(Excerpts from a dataset)
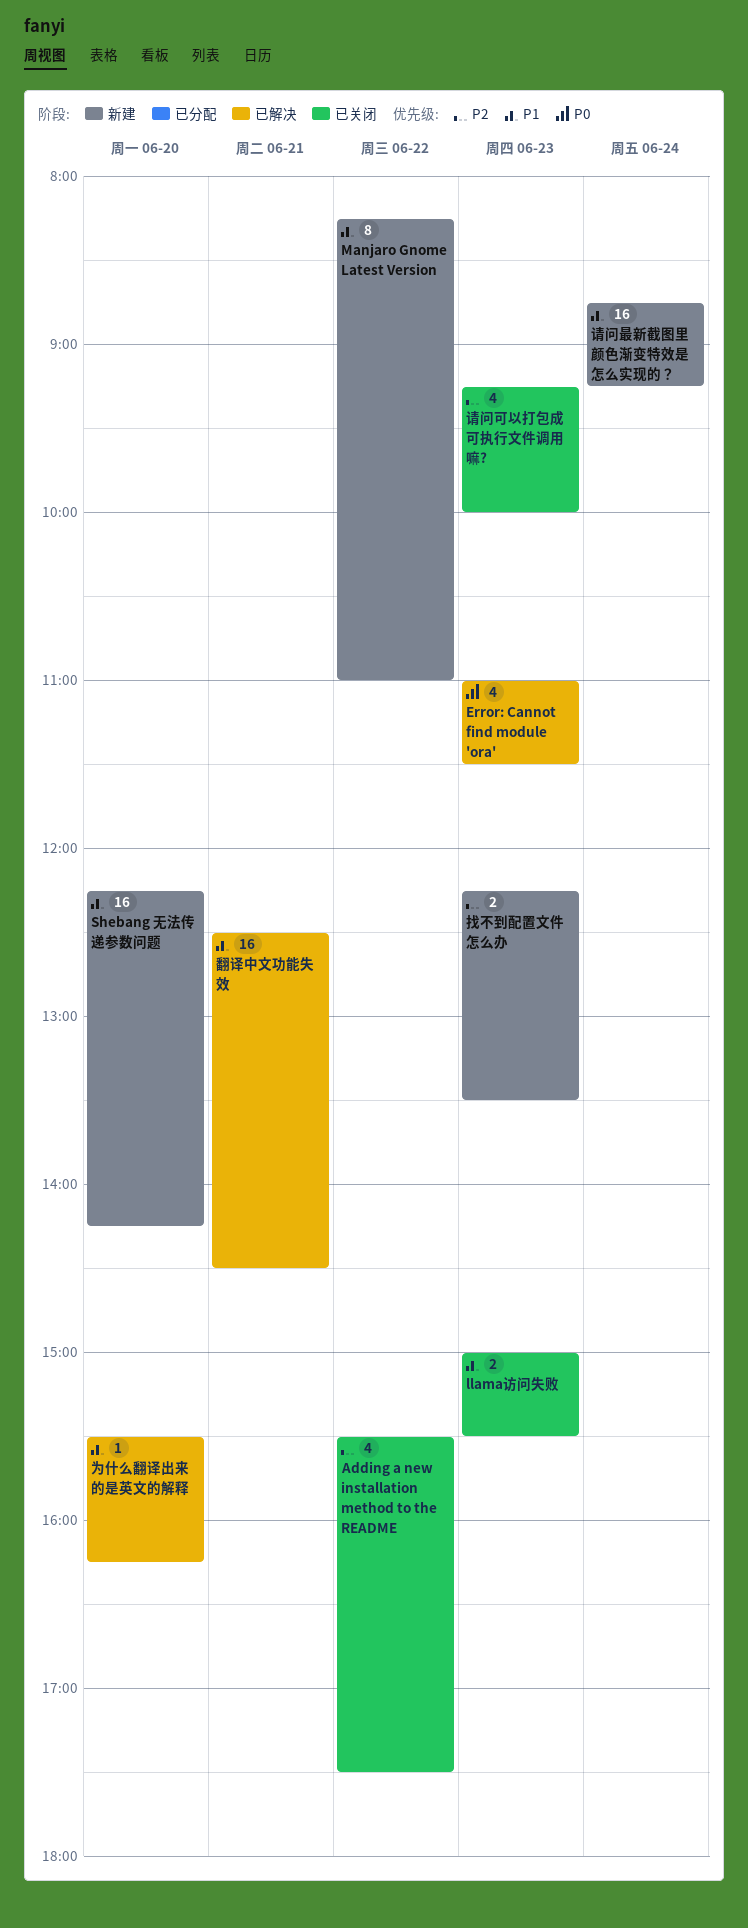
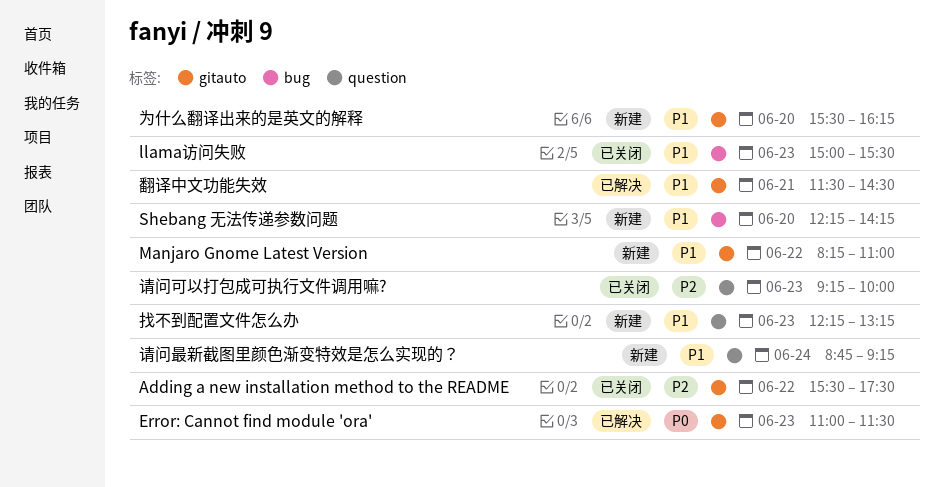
为什么翻译出来的是英文的解释, status: 已解决 -> 新建
找不到配置文件怎么办, priority: P2 -> P1
找不到配置文件怎么办, ends: 13:30 -> 13:15
翻译中文功能失效, begins: 12:30 -> 11:30

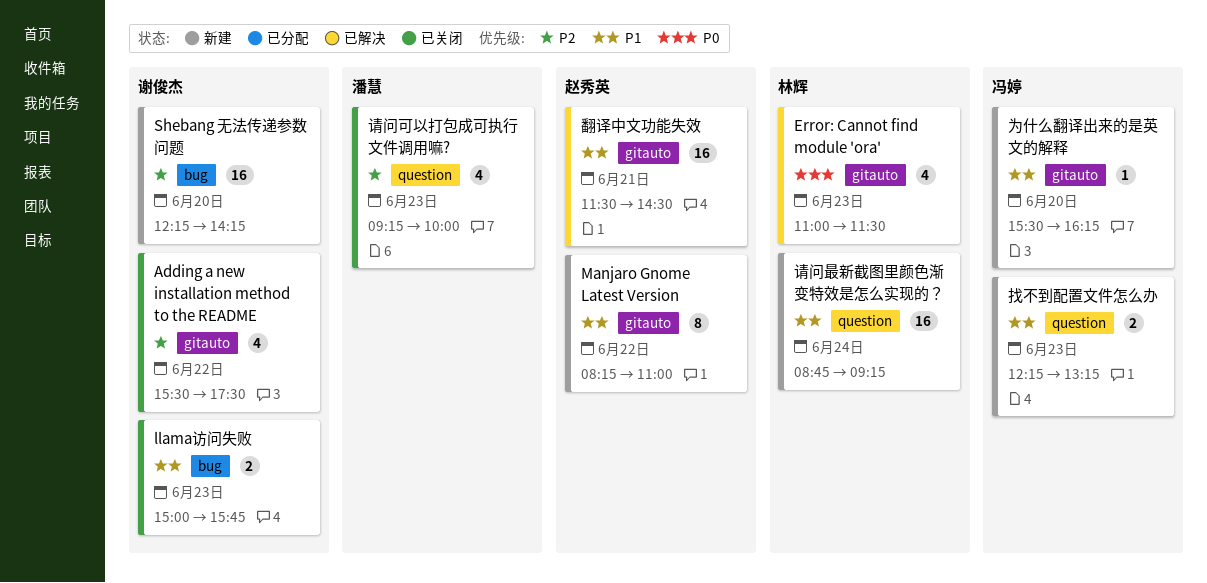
llama访问失败, ends: 15:30 -> 15:45
Shebang 无法传递参数问题, priority: P1 -> P2

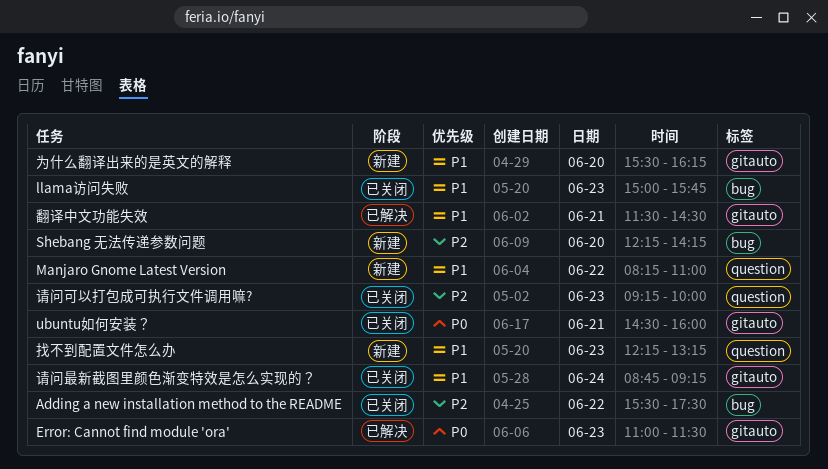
Adding a new installation method to the README, label: gitauto -> bug
Manjaro Gnome Latest Version, label: gitauto -> question
ubuntu如何安装？: none -> present
请问最新截图里颜色渐变特效是怎么实现的？, status: 新建 -> 已关闭
请问最新截图里颜色渐变特效是怎么实现的？, label: question -> gitauto

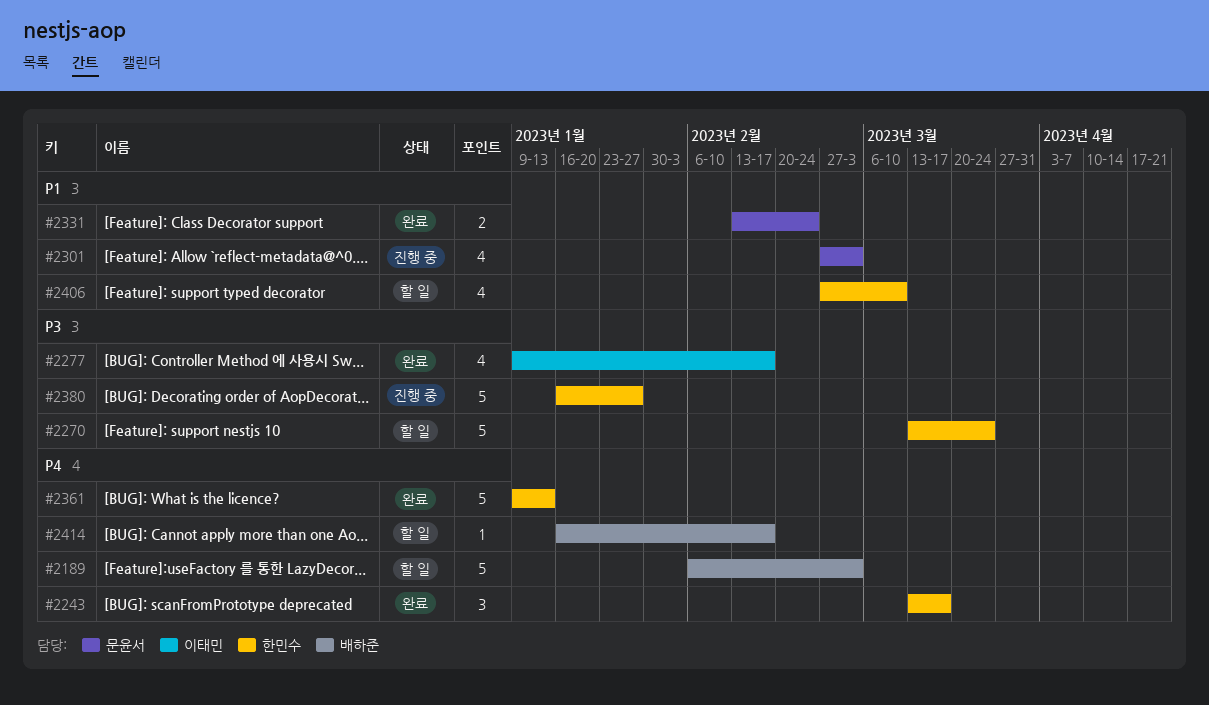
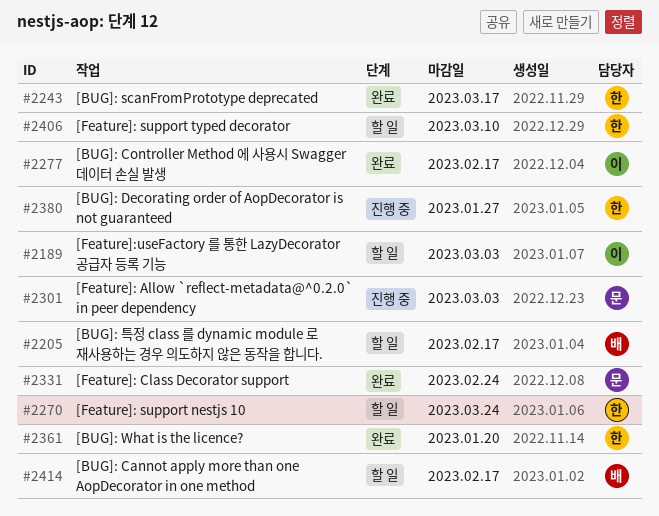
#2189, owner: 배하준 -> 이태민
#2205: none -> present
#2361, due: Jan 13 -> Jan 20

• **About this exercise**: Search the lines above for the string "none" and copy each line that has it.

• **The completed task**:
ubuntu如何安装？: none -> present
#2205: none -> present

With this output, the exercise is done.